Als je een onroerende zaak verkrijgt, dan moet je overdrachtsbelasting betalen. Er zijn wat vrijstellingen, onder meer bij sommige vormen van fusie, splitsing, verdeling en overname van een onderneming door een kind, maar in beginsel ontkom je er niet aan. Het percentage is 6% en wordt berekend over de koopsom of de waarde indien de waarde hoger is dan de koopsom. Voor woningen en aanhorigheden daarvan geldt een tarief van 2%. Voor aankoop van een woonark is geen overdrachtsbelasting verschuldigd, omdat het geen onroerende zaak is.
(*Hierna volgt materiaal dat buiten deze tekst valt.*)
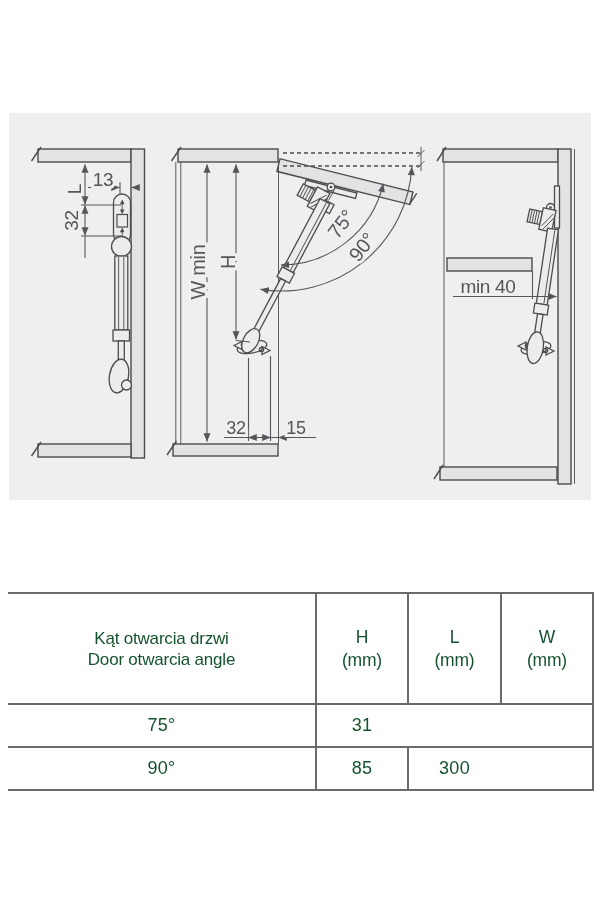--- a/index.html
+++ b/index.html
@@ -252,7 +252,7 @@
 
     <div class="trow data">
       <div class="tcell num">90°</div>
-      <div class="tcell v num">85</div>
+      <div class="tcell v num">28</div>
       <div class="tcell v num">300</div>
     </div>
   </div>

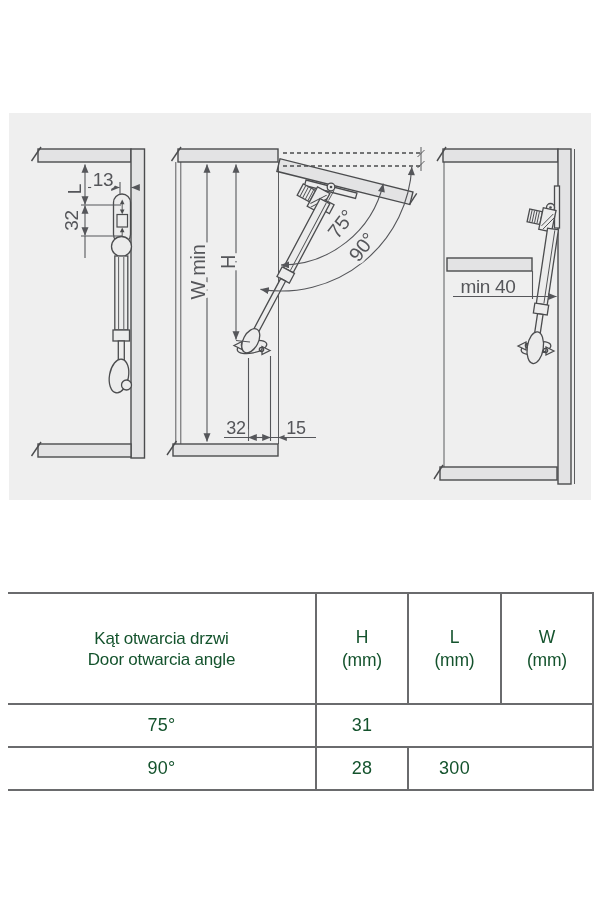--- a/index.html
+++ b/index.html
@@ -253,7 +253,6 @@
     <div class="trow data">
       <div class="tcell num">90°</div>
       <div class="tcell v num">28</div>
-      <div class="tcell v num">300</div>
     </div>
   </div>
 </div>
Je zou vrij eenvoudig overdrachtsbelasting kunnen voorkomen door het in een BV te stoppen en dan de aandelen in die BV over te dragen. Gaat niet, want indien de bezittingen van betreffende BV voor een groot deel uit onroerende zaken bestaan én de BV exploitatie, beheer en handel in onroerende zaken als doel heeft, dan wordt er toch overdrachtsbelasting geheven. Is het bedrijfsonroerendgoed dan geldt 6% over de waarde van de onroerende zaken in verhouding tot het aandelenbezit.

Het onderscheid tussen woningen en bedrijfsonroerendezaken lijkt vrij simpel, maar zoals zo vaak in het leven is dat niet zo. Onder het begrip 'woning' wordt verstaan een onroerende zaak die naar zijn aard bestemd is voor bewoning door particulieren. Bij de totstandkoming van de regelgeving is over het begrip 'woning' opgemerkt, dat als een onroerende zaak feitelijk wordt bewoond, maar naar zijn aard niet is bestemd voor bewoning, de onroerende zaak niet als woning wordt aangemerkt.

Volgens de Hoge Raad moet de vraag of de onroerende zaak 'naar zijn aard voor bewoning is bestemd' worden beantwoord met toepassing van een zo objectief mogelijke maatstaf. Dat betekent dat in eerste instantie gekeken moet worden naar de historie van het pand en wel het doel waarvoor de onroerende zaak oorspronkelijk is ontworpen en gebouwd. Als het doel bewoning is geweest en de onroerende zaak op een later moment is verbouwd, dan heeft het alleen zijn aard van woning behouden als niet meer dan beperkte aanpassingen nodig zijn om de onroerende zaak weer geschikt te maken voor bewoning. Is de verbouwing te ingrijpend geweest dan heeft het waarschijnlijk zijn aard als woning verloren.

Omdat ook 'aanhorigheden' bij een woning onder het 2%-tarief vallen, lijken aangrenzende stukjes tuin/weiland daar ook onder te vallen. Ook dat is lang niet altijd zo. In objectieve zin zal moeten worden vastgesteld dat het behoort bij de woning, daarbij in gebruik is en daaraan dienstbaar is. De kans is aanwezig/groot dat een stuk weiland aangrenzend aan een woonboerderij dat niet zal zijn en dan belast is tegen 6%. Er zal dan een aparte waardering moeten zijn om de totale hoogte van overdrachtsbelasting vast te stellen.